El trascendental cruce entre el dolor, la solidaridad y el compromiso de sesgo humanista es la materia temática que aborda “En un lugar en Francia”, el conmovedor drama del realizador cinematográfico y médico francés Thomas Lilti.
La película aborda uno de los temas tal vez más controversiales de este y todos los tiempos: la casi siempre compleja relación entre el médico y el paciente.
Desde ese punto de vista, el relato pone sobre el tapete nada menos que el compromiso de la profesión médica que, en más de un sentido, siempre ha sido una suerte de apostolado vocacional que trasciende a las meras obligaciones laborales.
Por cierto, este concepto colisiona radicalmente con la contemporánea mercantilización de la salud, que, como en otros tantos aspectos, reproduce las desigualdades sociales consustanciales a una sociedad gobernada por el lucro y las reglas del mercado.
Se trata, por supuesto, de un tema impregnado de connotaciones de naturaleza ética, en tanto la medicina tiene a su cargo el cuidado nada menos que de la vida.
Esa responsabilidad -que es naturalmente ineludible e insoslayable- es abordada por “En un lugar en Francia”, cuyo título original, bastante más acertado que el de distribución comercial local, es “Medicina de campaña”.
La película, que es una suerte de homenaje a los médicos rurales, contiene la intransferible impronta del director y también médico Thomas Lilti, quien vuelca en el film el fruto de su propia experiencia profesional.
La historia, que está ambientada en una zona rural de la región de Normandía, narra la peripecia de Jean-Pierre (François Cluzet), quien oficia como único médico del pueblo desde hace treinta años.
Rescatando la mejor tradición del médico de familia o bien del de cabecera, el profesional ejerce una suerte de liderazgo en toda la comunidad, que lo respeta como técnico pero particularmente como ser humano.
Todos confían en sus conocimientos, pero sobre todo valoran su gran sensibilidad, que lo transforma por cierto en un auténtico referente para los lugareños.
Por supuesto, además de preocuparse por la salud de sus pacientes, este hombre bastante serio y taciturno también es una suerte de consejero.

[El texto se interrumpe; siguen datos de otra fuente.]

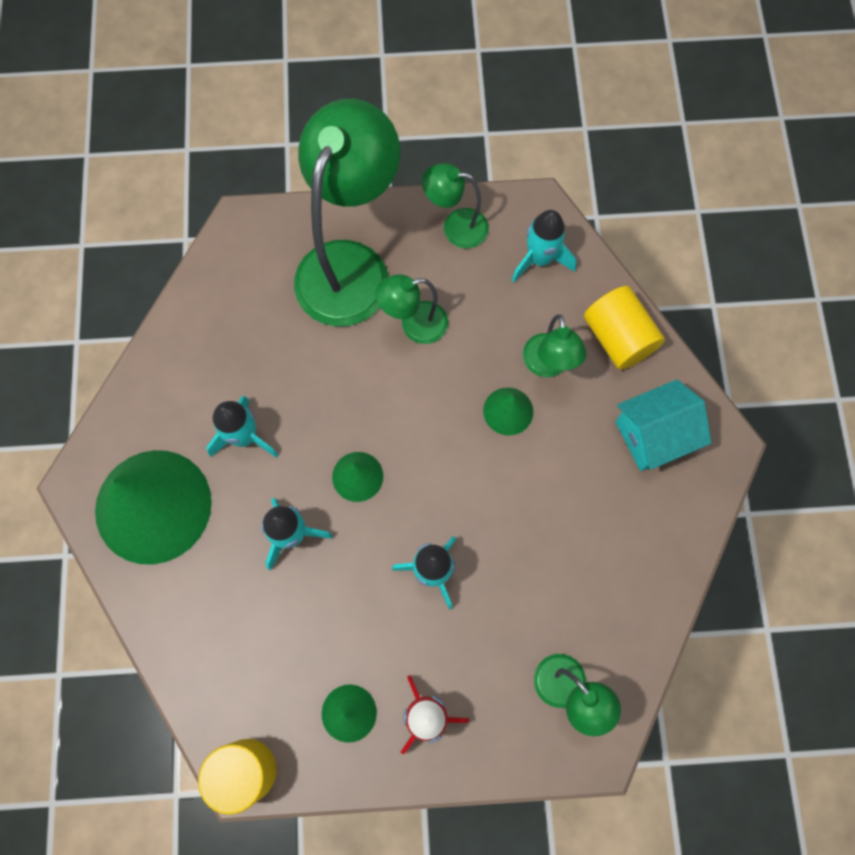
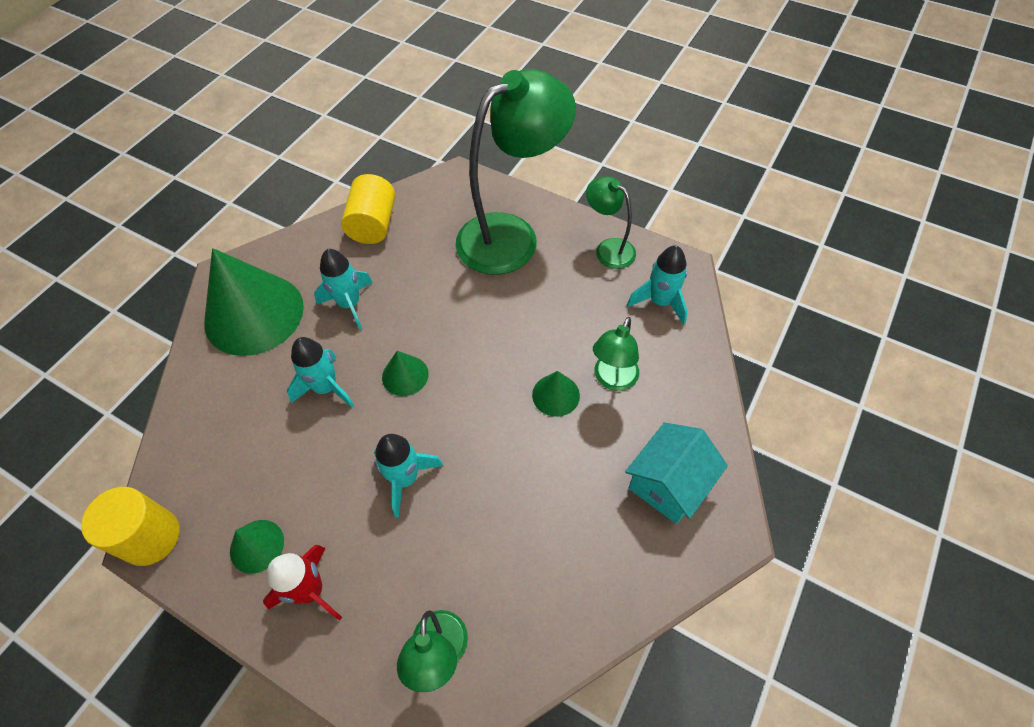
camera: 35 degrees right, 15 degrees down
(414, 325) = (528, 297): green lamp -> none
(618, 338) = (688, 391): yellow cylinder -> yellow cylinder (373, 224)
(653, 435) = (668, 484): turquoise house -> turquoise house turned 60 degrees counterclockwise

En ese contexto, el personaje central de este relato –que trabaja sin descanso y a demanda- sabe conjugar bien el rol meramente profesional con una mirada cómplice y tierna que le permite interpretar lo que sienten sus eventuales clientes.
No obstante, la narración experimenta un giro realmente radical cuando al propio protagonista se le diagnostica una grave enfermedad, que lo obligará a librar una nueva batalla, ahora por su propia vida.
En esas circunstancias, su galeno le sugiere que contrate a Nathalie (Marianne Denicourt), una médica recién recibida, no tan joven pero de escasa experiencia, para que lo ayude en su habitualmente ardua tarea. Naturalmente, la indispensable irrupción de la mujer supone una contingencia no deseada, que deparará, a la sazón, más de una complejidad.
Como es de suponer, los conflictos entre ambos no tardan en llegar por un problema de incompatibilidad de caracteres y porque la presencia de la médica, aunque no se admita explícitamente, afecta naturalmente la autoestima del protagonista.
La película no soslaya el dramático tema de la muerte, que está naturalmente presente también en esa comunidad rural y es considerablemente amplificada por el comprensible grado de proximidad entre los habitantes de un pequeño colectivo.
Más allá de la mera trama argumental, el film no omite una profunda mirada sobre los ambientes, las costumbres y los personajes de una comunidad de por sí peculiar.
No en vano ese apacible microcosmos donde habitualmente no sucede nada relevante, es profundamente conmovido por la enfermedad del médico.
Igualmente, la película reflexiona sobre las condiciones de precariedad en las que trabajan los profesionales de la medicina en esos lugares distantes de los grandes centros urbanos.
Thomas Lilti sabe administrar todas esas emociones y tensiones cotidianas que condensa en una película impregnada de singular realismo y frontalidad, acorde con la mejor tradición del cine galo.
“En un lugar de Francia” entrecruza el drama con la comedia agridulce y hasta insinúa un romance que no se concreta, en una armónica conjunción que rescata el lado más sensible y ciertamente entrañable de la condición humana.
La muy solvente y convincente actuación protagónica de François Cluzet al frente de un reparto actoral de correcto desempeño, transforman a este film francés en una propuesta realmente atendible.